*** Opening of Excerpted text ***

Hai||om children mistrust, but do not deceive, peers with opposing self-interests

PLoS One. 2020 Mar 10;15(3):e0230078. doi: 10.1371/journal.pone.0230078. eCollection 2020.

Abstract

During their preschool years, children from urban, Western populations increasingly use deception and mistrust to regulate social interactions with others who have opposing interests. The ontogeny of these behaviors in rural, non-Western populations remains understudied. This study assessed deception and mistrust within peer interactions among 4- to 8-year-old Hai||om children from rural Namibia (N = 64). Participants engaged in a dyadic game in which their self-interests were either aligned (cooperation condition) or opposed (competition condition) to those of their coplayers. Similar to previous evidence taken from Western participants, children mistrusted their coplayers during competition, but not during cooperation. Rates of actual deception were low in both conditions, which contrasts previous findings among Western populations. On an individual level, those children who deceived were also more likely to mistrust their peers. These results reveal novel insights on the ontogenetic primacy of mistrust over deception in young children's peer interactions in a rural, non-Western community.

Publication types

  • Research Support, Non-U.S. Gov't

MeSH terms

  • Child
  • Child, Preschool
  • Deception*
  • Female
  • Humans
  • Indigenous Peoples / psychology*
  • Interpersonal Relations*
  • Male
  • Namibia / ethnology
  • Trust*

Grants and funding

The work was funded by internal budgets provided by the Department of Early Child Development and Culture at Leipzig University. No other parties than the authors had a role in study design, data collection and analysis, decision to publish, or preparation of the manuscript.

*** Close of Excerpted text ***
*** Opening of Supplied material ***

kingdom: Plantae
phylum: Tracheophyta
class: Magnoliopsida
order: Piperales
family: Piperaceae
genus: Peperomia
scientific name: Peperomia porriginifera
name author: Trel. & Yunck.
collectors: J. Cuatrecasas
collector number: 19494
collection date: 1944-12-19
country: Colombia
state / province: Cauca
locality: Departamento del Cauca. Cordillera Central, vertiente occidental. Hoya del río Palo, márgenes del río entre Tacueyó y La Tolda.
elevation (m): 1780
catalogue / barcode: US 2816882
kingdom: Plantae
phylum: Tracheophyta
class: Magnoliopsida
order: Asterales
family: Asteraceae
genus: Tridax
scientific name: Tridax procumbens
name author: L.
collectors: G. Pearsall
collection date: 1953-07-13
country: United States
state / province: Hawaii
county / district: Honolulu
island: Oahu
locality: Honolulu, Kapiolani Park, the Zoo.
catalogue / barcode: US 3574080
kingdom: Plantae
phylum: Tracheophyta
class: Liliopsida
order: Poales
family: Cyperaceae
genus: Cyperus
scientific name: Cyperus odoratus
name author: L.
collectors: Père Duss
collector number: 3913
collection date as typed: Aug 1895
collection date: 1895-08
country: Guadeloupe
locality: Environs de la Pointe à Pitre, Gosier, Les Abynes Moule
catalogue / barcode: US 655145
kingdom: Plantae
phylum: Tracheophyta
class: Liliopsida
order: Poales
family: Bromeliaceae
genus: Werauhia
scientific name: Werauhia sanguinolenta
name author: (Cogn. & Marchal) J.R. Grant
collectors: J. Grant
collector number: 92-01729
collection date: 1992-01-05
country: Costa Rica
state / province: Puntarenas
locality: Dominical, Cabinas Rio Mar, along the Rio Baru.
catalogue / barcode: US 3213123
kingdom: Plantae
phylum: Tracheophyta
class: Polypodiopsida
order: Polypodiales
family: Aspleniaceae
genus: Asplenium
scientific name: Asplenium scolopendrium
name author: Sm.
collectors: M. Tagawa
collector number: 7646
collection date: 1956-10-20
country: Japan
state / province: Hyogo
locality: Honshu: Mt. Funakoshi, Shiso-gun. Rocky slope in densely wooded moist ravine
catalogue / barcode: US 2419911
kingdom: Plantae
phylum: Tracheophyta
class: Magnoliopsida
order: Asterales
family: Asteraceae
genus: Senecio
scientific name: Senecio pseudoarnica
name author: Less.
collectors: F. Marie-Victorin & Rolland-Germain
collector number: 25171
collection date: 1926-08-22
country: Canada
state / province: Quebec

*** Close of Supplied material ***

▸ **Activity A**
From the Hai||om children study above, list each MeSH term marked with an asterisk, without the asterisk.
▸ **Activity B**
Answer these questions from the Hai||om children study above:
(i) How many children took part?
(ii) What age range did the participants fall in?
(iii) Which department provided the internal budgets that funded the work?

▸ **Exercise solution A**
Deception
Indigenous Peoples / psychology
Interpersonal Relations
Trust

▸ **Exercise solution B**
(i) 64
(ii) 4 to 8 years old
(iii) The Department of Early Child Development and Culture at Leipzig University